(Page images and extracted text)
↓

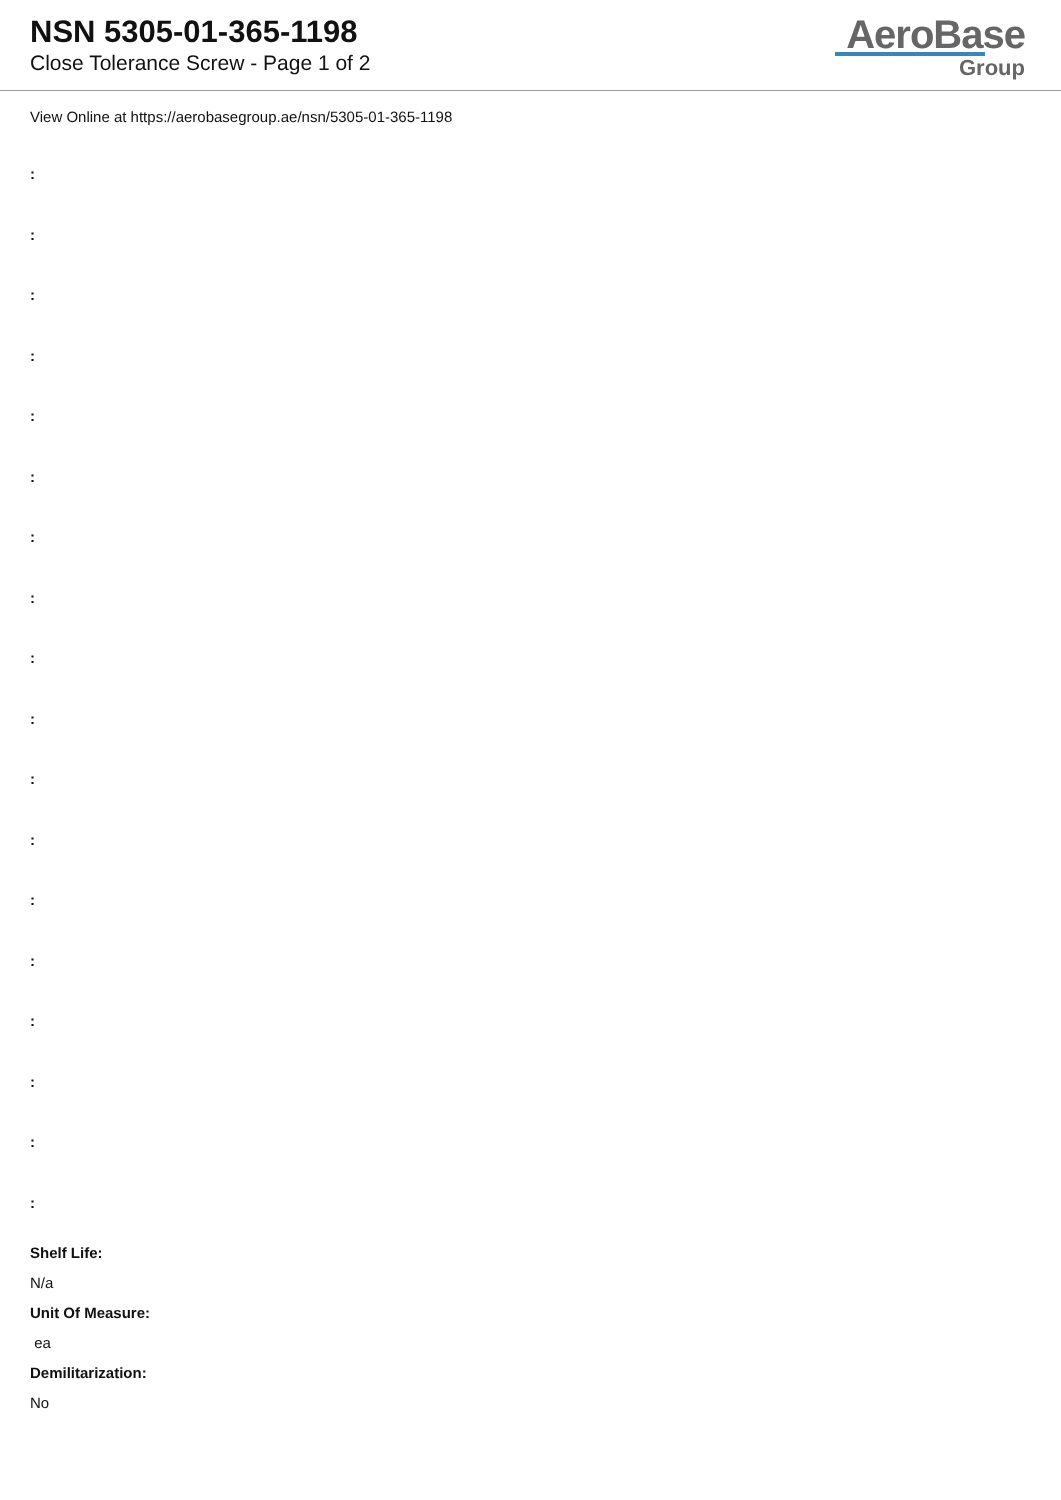NSN 5305-01-365-1198
Close Tolerance Screw - Page 1 of 2
AeroBase
Group
View Online at https://aerobasegroup.ae/nsn/5305-01-365-1198
:
:
:
:
:
:
:
:
:
:
:
:
:
:
:
:
:
:
Shelf Life:
N/a
Unit Of Measure:
ea
Demilitarization:
No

↑

__REQUIRED WORK__.
All entries above should be printed exactly, though without their pictures.

__SOLUTION FOR THIS TASK__.
NSN 5305-01-365-1198
Close Tolerance Screw - Page 1 of 2
AeroBase
Group
View Online at https://aerobasegroup.ae/nsn/5305-01-365-1198
:
:
:
:
:
:
:
:
:
:
:
:
:
:
:
:
:
:
Shelf Life:
N/a
Unit Of Measure:
ea
Demilitarization:
No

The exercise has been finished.